Six months might as well be an eternity, but Cal had been right about another thing: I wouldn’t quit. I needed the money, and I enjoyed a challenge.
That, and I’d never felt as alive as I did when the whole weight of his attention was bearing down on me. With trembling hands, I unpacked my new laptop and got to work.
EIGHTEEN
CALLUM
The emails started flooding in aroundone o’clock that afternoon. “ATTN ALL,” one of them read in the subject line, “NEW STANDARD OPERATING PROCEDURE FOR REQUESTING FLIGHTS.”
She’d copied in the whole company.
Slightly incredulous, I opened the enclosed document and saw that Deena had scrapped all the checks that I normally did on our company’s travel arrangements, and instead moved all the managerial tasks to her own desk. She didn’t want me to have any oversight whatsoever. She was insane.
I stood and was at her door within seconds—and I stopped short.
Taped to the outside of her office door was a copy of her employment contract, with one section highlighted: “EMPLOYEE shall have full managerial control to oversee and amend procedures with relation to travel and accommodation.”
I ripped the document off her door and shouldered my way inside. Deena sat behind her desk, click-clacking her new laptop’skeyboard, her eyes on the screen. “I’ll be with you in just a moment,” she said, then dramatically pressed a button and looked up to give me a beaming smile. My pocket buzzed a millisecond later.
I held her gaze for a moment, then pulled my phone out to see another email with her name on it. “SURVEY: All staff to complete enclosed document and return to Deena by COB.”
“That’s so I can get a sense of everyone’s preferences, so I can work that into their profiles to streamline the booking processes. I noticed that you don’t have a database with everyone’s information.”
“You can’t just change things without telling me, Deena.”
She tilted her head, blinking innocently. “I think I can, actually. It says it right there in my contract. The one you’re holding in your hands right now.”
Our gazes clashed. She was doing this on purpose to push my buttons. Grinding my teeth, I crumpled the contract into a ball and tossed it in her wastepaper basket.
“Rude, but okay.”
“What’s your game?”
“Game?”
“You’re doing this to drive me crazy.”
“Do you think it might be possible that not everything is about you?”
I arched a brow.
She smiled in response. “Maybe your current process is clunky and inefficient, requires too much manual oversight by you, and as a result leads to missed connections, overbooked hotel rooms, and clients being poached right out from under your nose.”
My chest burned with the truth of her statements. “I want to be involved.”
“I know you do, honey,” she said, turning back to her screen. “That’s why I copied you on the email.”
I was at her desk without even realizing I’d moved closer. “That’s not what I meant,” I told the top of her head. She didn’t look up from her laptop, and I found myself staring at the twists of rich chestnut and glints of blond tumbling in waves down her back.

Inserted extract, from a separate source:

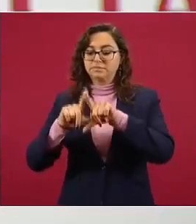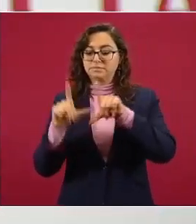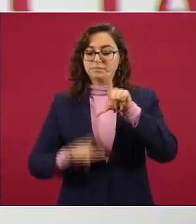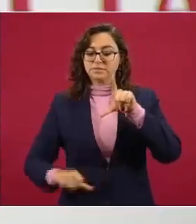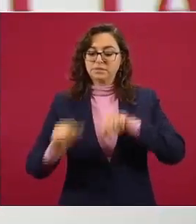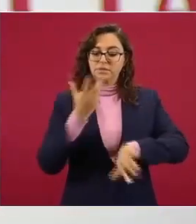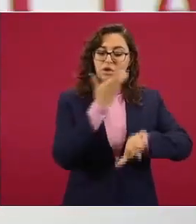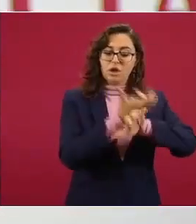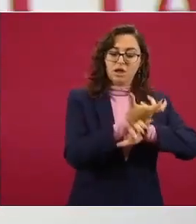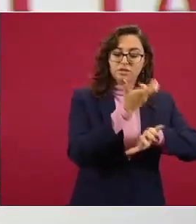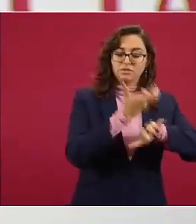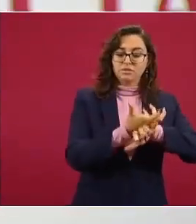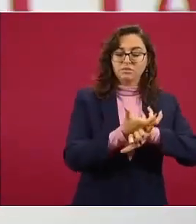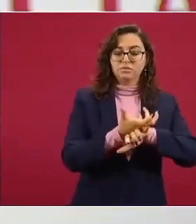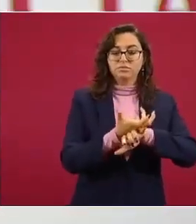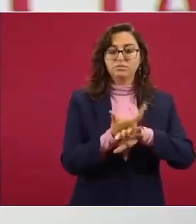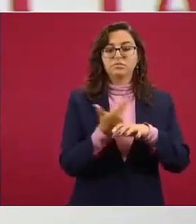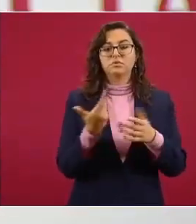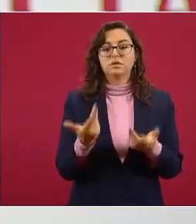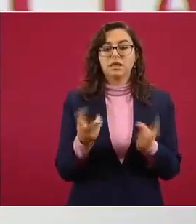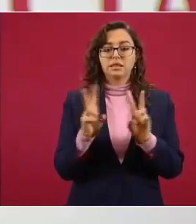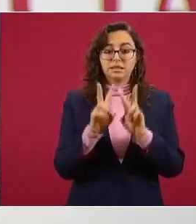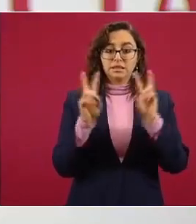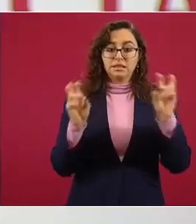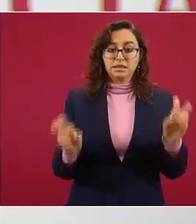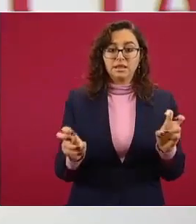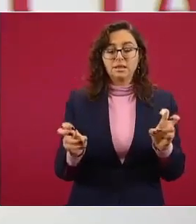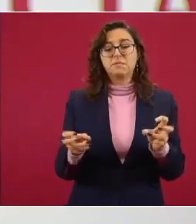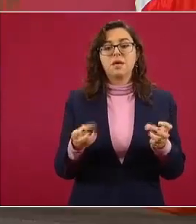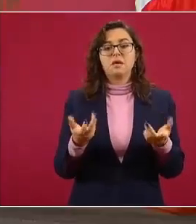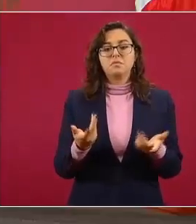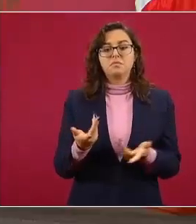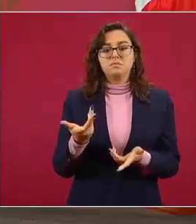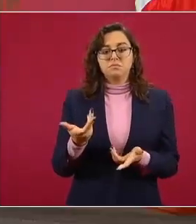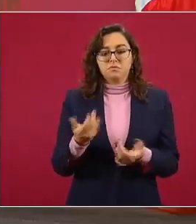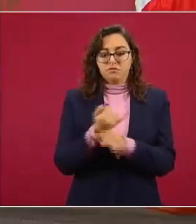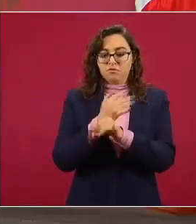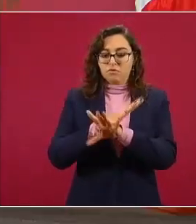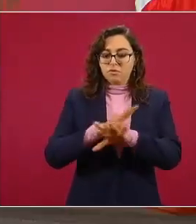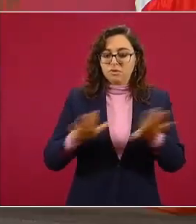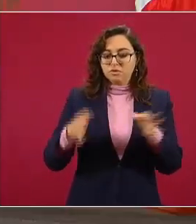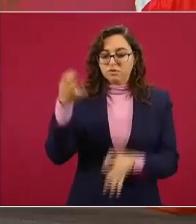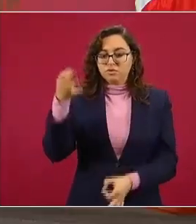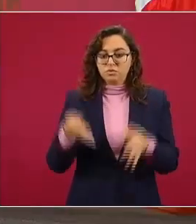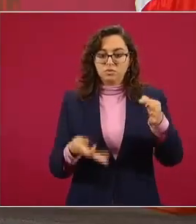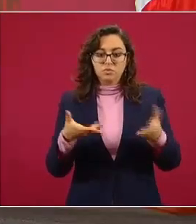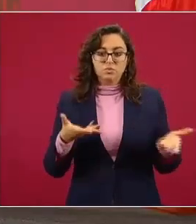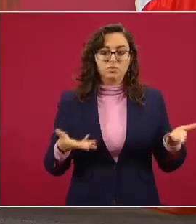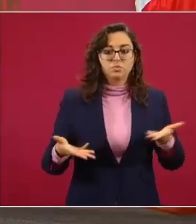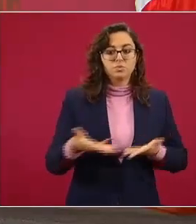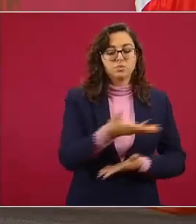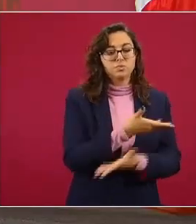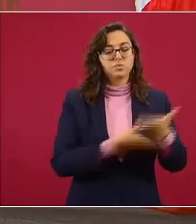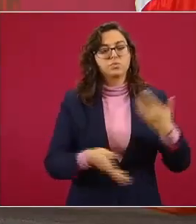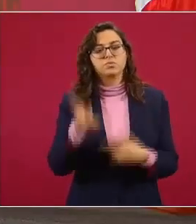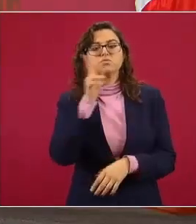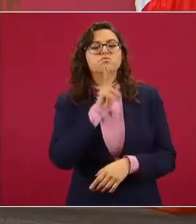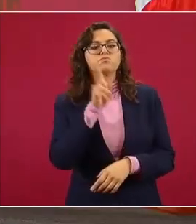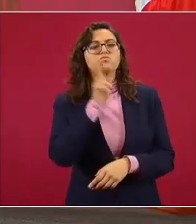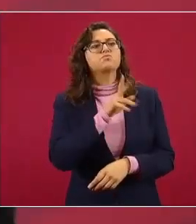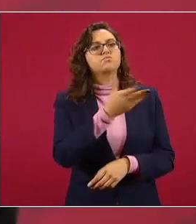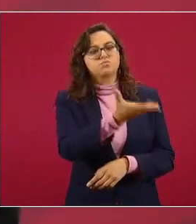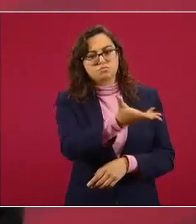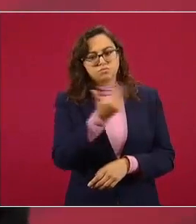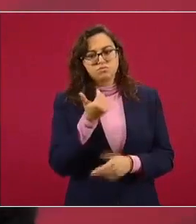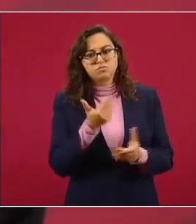Unidos de América sobre asistencia jurídica mutua la evidencia del caso que obraba en poder el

A tendril of hair had fallen against her cheek, and she brushed it aside before typing something.
From my vantage point, I could see the way her pants pulled across the hips, and how the light filtered through the gauzy fabric of her blouse to reveal the shape of her shoulders and arms. She’d worn that on purpose to torture me, I was sure. I was like a bull, losing control at the sight of red.
I thought hiring her would give me the chance to break her down and win her over. It was a hunt, and she was my prey. But now I didn’t know who was in control anymore.
Deena finally blinked up at me, uncowed. “You hired me because you needed help, Mr. Frost. If my particular brand of helpfulness is too much for you to handle, feel free to terminate my contract.”
“And pay out six months’ salary.”
She smiled. “No hard feelings, I promise.”